By Blue Chevigny
Podcast moderator Amy Costello hosts a UNICEF Radio discussion on educating children in some of the world’s most challenging contexts, with 13-year-old Duhabo Goleecha of Kenya (left) and other guests.
Segment #4: ‘A World Fit for Children’. Click here to listen to a discussion about educating children in some of the world’s most challenging contexts, featuring these guests:
H.E. Dr. Minkailu Bah, Minister of Education, Sierra Leone; Tove Romsaas Wang, Chair of the Rewrite the Future Campaign and Chief Operating Officer, Save the Children Norway; Alan Court, Director of UNICEF’s Programme Division; and Duhabo Goleecha, 13, from the Kakuma refugee camp in Kenya.
NEW YORK, USA, 19 December 2007 – Providing education to children in regions and societies affected by conflict – or emerging from it – is a major challenge. Yet communities in conflict-affected areas consistently rank education as a high priority.

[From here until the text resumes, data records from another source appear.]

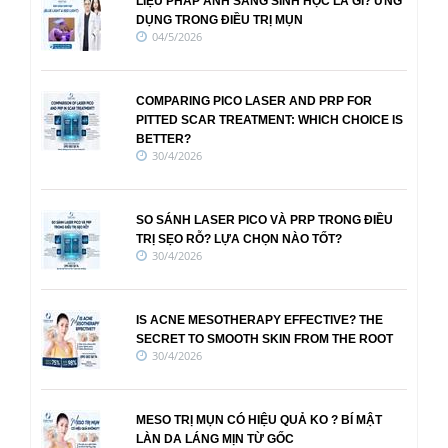
LIỆU PHÁP ÁNH SÁNG SINH HỌC LÀ GÌ? ỨNG
DỤNG TRONG ĐIỀU TRỊ MỤN
04/5/2026
COMPARING PICO LASER AND PRP FOR
PITTED SCAR TREATMENT: WHICH CHOICE IS
BETTER?
30/4/2026
SO SÁNH LASER PICO VÀ PRP TRONG ĐIỀU
TRỊ SẸO RỖ? LỰA CHỌN NÀO TỐT?
30/4/2026
IS ACNE MESOTHERAPY EFFECTIVE? THE
SECRET TO SMOOTH SKIN FROM THE ROOT
30/4/2026
MESO TRỊ MỤN CÓ HIỆU QUẢ KO ? BÍ MẬT
LÀN DA LÁNG MỊN TỪ GỐC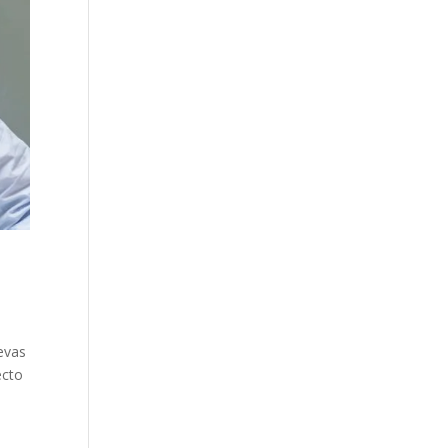
evas
ecto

And they demonstrate astounding resourcefulness and resilience in seeking out and providing schooling for their children.
Education to achieve goals
It has been five years since ‘A World Fit for Children’ was adopted as the plan of action emerging from the United Nations General Assembly Special Session on Children.
Last week, as in 2002, young delegates convened in New York – this time for ‘A World Fit for Children Plus 5’, a follow-up meeting with the General Assembly to discuss the issues that matter most to them: protection against violence, abuse and exploitation; prevention of HIV; and access to a quality education.
Dahabu Goleeca talked about how critical education was in achieving her goals. “First we want an education,” said Dahabu. “If you educate, in your future, your life will be normal.”
‘Better than diamonds’
While delivering education to countries in the midst of conflict can be complicated, aid agencies have demonstrated that it is not only feasible, but critical to achieving the internationally agreed Millennium Development Goals.
“You might have to do it slightly differently if everything was a stable, normal situation,” said Tove Romsaas Wang. “But it is possible. And we have to be willing to take that risk.”
“The children of any country – these are the assets of that country,” added H.E. Dr. Minkailu Bah. “We call them the gems of the country. They are better than diamonds.”